THE END OF DEMOSTHENES
Demosthenes and his partners in misfortune had retired from the city before the Macedonian garrison arrived, yet hardly so soon as it was heard that Antipater was on his march against Athens. Demades proposed a decree condemning Antipater’s victims to death. They had certainly escaped, before they could be arrested under this decree; and their first place of refuge was Ægina.
As the danger grew more pressing, the friends parted, seeking separate asylums. Aristonicus and Himeræus took shelter in the Æaceum. Hyperides, it seems, first sought refuge at the altar of Poseidon in the same island, but afterwards passed over to Peloponnesus, and fled to the temple of Demeter at Hermione, once deemed a shrine of awful sanctity. Demosthenes chose the sanctuary of Poseidon in the isle of Calaurea near Trœzen. There remained no hope of safety for the fugitives, but in the protection of the gods. But Antipater had taken his measures to render even this safeguard unavailing.

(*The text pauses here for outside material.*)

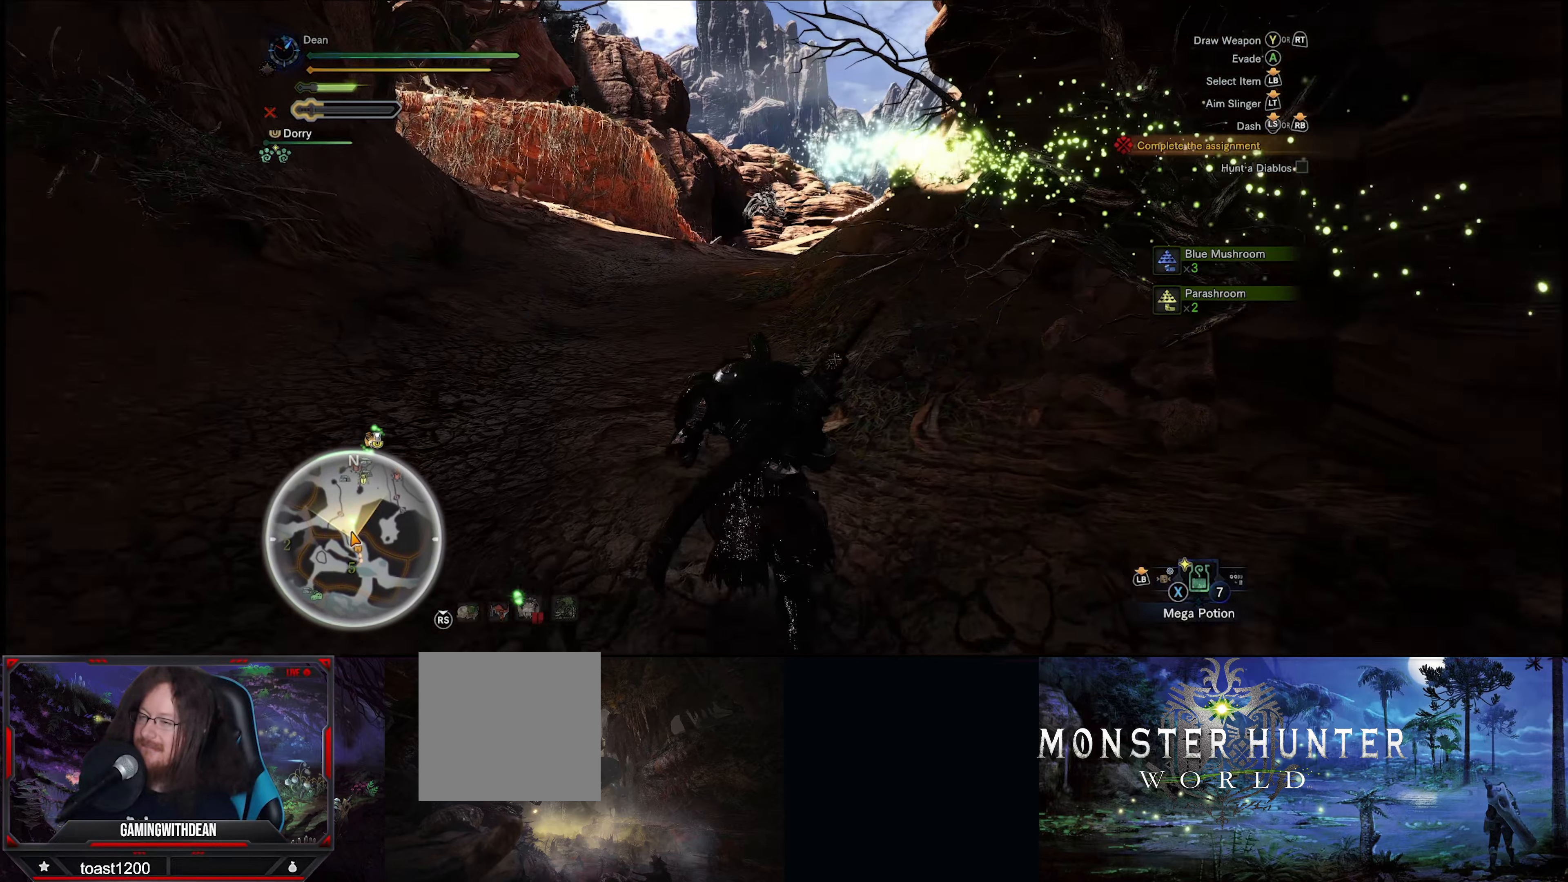
{"buttons": ["R1"], "left_stick": "up", "right_stick": "center", "events": []}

It was not in Athens alone that Antipater pursued the friends of liberty to death. To carry out his purpose, he had engaged the services of a band of men, who, from their infamous occupation, acquired the title of the Exile-Hunters. The leader of this pack was an Italian Greek of Thurii, named Archias. He had been a player, and afterwards, it seems, had studied, perhaps practised, rhetoric; but we find no trace that he was connected with any political party in Greece—where indeed, as a foreigner, he could scarcely have been admitted into one. He served probably for nothing but his hire; yet he displayed as much zeal in his commission, as if he had been instigated by private enmity. He was attended on his circuit by a guard of Thracians, and with their assistance dragged most of the Athenian exiles—whom, as the prey for which his master most longed, he had undertaken to seize himself—from the altars to which he found them clinging. Aristonicus, Himeræus, and Hyperides were conveyed to Antipater, who was then at Corinth or Cleonæ, and the first two at least were immediately put to death. Hyperides, according to the more authentic report, was reserved to be executed in Macedonia. But all seem to have agreed that Antipater was not satisfied with his blood, but ordered his tongue to be first cut out, and his remains to be cast to the dogs. His bones however were secretly rescued by one of his kinsmen, and carried to Athens, where they were buried in the grave of his fathers.